• Goal of the exercise
Please copy each line from the entries that contains the string "cover".

• Entries provided
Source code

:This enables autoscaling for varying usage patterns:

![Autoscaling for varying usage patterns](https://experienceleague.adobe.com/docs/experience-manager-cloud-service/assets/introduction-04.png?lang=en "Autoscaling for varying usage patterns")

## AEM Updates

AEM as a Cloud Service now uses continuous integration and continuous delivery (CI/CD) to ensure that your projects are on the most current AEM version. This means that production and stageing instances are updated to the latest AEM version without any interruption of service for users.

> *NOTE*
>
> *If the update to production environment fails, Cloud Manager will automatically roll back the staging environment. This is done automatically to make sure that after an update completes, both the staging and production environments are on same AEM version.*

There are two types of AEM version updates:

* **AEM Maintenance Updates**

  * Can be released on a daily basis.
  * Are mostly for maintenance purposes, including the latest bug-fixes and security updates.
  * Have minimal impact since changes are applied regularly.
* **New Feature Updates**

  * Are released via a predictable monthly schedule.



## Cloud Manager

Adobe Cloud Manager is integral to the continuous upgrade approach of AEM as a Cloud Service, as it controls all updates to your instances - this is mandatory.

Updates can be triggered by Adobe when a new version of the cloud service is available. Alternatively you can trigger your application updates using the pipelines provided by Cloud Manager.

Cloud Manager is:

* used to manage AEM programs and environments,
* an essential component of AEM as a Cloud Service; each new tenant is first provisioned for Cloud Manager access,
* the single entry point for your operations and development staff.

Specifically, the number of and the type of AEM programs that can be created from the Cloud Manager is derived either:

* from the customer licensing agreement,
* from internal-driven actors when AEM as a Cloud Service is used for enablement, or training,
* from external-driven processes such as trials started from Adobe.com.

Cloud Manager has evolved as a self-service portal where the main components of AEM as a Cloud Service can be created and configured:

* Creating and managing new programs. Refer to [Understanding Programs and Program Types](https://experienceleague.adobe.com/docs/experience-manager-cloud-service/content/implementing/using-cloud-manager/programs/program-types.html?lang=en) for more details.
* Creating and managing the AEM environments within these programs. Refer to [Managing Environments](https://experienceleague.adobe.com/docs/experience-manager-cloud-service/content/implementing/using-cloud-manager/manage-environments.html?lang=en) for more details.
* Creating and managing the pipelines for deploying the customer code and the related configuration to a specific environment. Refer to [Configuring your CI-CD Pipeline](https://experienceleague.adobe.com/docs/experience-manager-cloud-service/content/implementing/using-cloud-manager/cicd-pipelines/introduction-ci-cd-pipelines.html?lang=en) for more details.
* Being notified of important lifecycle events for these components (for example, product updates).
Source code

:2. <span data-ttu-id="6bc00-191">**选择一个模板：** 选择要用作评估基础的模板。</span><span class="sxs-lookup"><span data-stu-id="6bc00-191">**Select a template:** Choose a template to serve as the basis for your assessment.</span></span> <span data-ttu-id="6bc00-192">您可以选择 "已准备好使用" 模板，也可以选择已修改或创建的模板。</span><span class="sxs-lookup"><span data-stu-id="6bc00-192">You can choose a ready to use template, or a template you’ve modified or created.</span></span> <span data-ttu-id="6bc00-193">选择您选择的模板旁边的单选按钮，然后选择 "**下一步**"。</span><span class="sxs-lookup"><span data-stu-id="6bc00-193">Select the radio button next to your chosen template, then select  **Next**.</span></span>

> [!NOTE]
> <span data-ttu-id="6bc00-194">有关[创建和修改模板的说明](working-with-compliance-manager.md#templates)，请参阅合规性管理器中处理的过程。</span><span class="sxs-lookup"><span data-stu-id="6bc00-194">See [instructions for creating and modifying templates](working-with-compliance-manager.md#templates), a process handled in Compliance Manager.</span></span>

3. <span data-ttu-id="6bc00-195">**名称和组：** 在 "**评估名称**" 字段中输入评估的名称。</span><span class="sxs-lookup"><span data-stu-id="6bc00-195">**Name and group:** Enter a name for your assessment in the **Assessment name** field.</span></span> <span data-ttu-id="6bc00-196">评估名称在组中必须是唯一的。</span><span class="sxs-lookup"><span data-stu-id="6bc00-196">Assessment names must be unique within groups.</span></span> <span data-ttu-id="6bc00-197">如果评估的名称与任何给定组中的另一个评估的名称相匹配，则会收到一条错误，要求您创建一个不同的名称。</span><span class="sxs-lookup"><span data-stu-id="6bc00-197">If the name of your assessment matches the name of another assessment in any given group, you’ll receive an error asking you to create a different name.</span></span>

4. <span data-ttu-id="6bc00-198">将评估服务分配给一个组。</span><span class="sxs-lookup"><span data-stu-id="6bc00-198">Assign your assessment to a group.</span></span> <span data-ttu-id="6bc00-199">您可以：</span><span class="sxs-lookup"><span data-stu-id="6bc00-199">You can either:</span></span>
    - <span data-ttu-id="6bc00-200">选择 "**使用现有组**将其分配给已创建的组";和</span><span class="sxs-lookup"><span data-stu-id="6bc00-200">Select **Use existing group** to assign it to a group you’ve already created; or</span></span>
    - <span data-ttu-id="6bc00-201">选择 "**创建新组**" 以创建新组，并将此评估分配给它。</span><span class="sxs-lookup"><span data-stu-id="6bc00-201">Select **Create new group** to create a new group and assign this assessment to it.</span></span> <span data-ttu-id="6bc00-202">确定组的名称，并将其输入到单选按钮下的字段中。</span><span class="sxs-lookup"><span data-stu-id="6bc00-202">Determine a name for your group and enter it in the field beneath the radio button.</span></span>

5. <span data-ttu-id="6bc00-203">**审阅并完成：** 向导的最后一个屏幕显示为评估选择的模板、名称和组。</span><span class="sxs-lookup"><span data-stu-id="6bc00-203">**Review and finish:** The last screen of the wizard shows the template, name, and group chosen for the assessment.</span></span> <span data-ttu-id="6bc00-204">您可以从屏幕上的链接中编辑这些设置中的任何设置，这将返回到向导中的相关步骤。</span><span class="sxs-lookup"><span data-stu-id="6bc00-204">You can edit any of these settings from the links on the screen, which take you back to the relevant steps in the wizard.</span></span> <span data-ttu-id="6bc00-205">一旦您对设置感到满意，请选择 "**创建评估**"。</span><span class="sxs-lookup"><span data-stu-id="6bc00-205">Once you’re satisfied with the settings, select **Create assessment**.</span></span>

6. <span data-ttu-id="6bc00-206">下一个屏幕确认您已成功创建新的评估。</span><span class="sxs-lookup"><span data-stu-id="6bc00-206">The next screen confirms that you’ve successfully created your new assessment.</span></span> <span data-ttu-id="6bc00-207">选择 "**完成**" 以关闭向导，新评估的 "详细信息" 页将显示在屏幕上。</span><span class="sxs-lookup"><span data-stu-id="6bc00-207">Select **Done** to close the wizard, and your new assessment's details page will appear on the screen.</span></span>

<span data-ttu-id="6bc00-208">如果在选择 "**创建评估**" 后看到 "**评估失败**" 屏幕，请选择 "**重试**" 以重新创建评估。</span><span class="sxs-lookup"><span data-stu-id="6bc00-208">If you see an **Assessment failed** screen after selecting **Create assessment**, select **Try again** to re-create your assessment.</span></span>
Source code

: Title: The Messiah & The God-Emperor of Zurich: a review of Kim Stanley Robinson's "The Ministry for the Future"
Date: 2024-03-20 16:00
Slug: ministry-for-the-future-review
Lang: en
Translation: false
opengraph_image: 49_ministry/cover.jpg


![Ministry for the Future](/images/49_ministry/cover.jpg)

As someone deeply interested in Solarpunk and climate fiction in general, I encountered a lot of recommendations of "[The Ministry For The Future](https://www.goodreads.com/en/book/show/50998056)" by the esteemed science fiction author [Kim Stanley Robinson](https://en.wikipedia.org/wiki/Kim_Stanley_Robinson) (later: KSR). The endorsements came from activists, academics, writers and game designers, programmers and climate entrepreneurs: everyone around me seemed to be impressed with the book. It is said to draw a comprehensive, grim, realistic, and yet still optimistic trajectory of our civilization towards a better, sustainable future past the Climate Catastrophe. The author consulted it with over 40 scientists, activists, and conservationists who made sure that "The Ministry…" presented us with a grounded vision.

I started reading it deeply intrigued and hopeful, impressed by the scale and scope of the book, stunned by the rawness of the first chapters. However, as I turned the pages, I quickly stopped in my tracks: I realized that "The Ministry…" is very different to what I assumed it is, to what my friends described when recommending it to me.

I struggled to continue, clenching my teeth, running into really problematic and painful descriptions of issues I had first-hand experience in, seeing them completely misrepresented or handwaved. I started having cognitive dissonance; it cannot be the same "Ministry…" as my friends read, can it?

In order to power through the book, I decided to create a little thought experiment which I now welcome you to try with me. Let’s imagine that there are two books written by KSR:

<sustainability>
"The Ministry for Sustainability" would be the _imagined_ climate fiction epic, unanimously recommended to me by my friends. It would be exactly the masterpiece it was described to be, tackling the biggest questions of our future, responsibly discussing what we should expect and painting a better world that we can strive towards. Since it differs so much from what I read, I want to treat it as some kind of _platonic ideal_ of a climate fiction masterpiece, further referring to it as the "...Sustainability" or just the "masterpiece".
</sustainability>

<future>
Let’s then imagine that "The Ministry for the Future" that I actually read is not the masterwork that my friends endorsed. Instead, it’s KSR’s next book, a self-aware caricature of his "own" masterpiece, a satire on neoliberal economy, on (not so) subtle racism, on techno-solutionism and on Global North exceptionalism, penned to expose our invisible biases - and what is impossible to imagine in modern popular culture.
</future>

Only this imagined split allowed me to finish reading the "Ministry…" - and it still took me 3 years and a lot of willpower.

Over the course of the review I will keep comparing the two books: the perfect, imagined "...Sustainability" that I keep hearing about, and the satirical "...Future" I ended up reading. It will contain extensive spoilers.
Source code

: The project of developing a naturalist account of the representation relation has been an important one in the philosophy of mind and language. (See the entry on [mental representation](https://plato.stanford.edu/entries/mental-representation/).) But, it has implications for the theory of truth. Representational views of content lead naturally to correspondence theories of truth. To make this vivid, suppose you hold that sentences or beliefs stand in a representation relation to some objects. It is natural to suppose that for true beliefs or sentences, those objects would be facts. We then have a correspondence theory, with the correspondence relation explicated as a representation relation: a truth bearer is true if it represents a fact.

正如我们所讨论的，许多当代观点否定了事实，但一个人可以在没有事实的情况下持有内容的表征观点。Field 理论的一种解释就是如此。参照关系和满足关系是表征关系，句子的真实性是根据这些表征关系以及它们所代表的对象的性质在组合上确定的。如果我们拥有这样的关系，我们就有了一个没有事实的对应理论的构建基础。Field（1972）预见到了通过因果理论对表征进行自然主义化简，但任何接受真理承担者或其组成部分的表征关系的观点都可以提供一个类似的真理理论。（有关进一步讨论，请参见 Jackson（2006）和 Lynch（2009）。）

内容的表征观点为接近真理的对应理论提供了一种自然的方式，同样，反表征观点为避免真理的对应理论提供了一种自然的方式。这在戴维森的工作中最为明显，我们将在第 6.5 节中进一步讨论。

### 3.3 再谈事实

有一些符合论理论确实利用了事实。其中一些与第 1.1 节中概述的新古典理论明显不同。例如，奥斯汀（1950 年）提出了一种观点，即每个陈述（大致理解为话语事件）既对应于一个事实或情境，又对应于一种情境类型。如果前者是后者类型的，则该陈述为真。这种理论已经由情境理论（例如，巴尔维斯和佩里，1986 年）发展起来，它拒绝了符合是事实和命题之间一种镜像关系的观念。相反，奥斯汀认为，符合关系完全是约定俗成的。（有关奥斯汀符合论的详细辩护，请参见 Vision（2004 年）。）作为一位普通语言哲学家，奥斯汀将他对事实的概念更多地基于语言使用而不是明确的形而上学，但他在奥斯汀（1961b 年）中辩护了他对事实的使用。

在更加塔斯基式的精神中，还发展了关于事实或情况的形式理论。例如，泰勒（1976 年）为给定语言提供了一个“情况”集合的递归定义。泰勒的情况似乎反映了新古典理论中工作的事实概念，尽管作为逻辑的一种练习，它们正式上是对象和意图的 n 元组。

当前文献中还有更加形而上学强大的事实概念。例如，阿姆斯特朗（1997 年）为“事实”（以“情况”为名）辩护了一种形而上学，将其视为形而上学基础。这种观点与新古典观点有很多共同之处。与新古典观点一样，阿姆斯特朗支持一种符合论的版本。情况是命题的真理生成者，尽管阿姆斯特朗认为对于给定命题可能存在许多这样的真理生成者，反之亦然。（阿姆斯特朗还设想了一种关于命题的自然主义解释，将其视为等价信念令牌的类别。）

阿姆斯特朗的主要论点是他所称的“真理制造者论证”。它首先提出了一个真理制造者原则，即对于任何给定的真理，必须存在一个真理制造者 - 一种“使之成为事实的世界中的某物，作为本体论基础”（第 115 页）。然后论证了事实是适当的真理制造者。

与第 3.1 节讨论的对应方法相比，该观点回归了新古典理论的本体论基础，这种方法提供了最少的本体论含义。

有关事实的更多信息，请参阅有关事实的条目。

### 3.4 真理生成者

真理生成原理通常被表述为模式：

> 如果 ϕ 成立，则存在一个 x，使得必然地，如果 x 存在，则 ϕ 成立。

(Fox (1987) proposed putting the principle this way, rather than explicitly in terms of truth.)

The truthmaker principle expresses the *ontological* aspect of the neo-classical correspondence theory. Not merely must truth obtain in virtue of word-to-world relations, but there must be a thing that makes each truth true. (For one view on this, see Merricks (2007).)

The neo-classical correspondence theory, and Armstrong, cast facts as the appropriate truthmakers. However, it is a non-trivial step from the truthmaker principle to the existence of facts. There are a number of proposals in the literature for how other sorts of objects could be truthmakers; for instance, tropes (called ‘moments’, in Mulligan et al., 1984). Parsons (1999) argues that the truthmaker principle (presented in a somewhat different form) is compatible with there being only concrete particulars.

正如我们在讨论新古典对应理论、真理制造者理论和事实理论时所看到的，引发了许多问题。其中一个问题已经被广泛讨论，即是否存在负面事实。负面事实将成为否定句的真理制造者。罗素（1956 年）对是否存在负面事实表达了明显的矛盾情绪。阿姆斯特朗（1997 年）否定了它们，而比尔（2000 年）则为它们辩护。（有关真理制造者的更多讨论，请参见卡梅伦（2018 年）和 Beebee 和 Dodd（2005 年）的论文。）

• Expected output
opengraph_image: 49_ministry/cover.jpg
![Ministry for the Future](/images/49_ministry/cover.jpg)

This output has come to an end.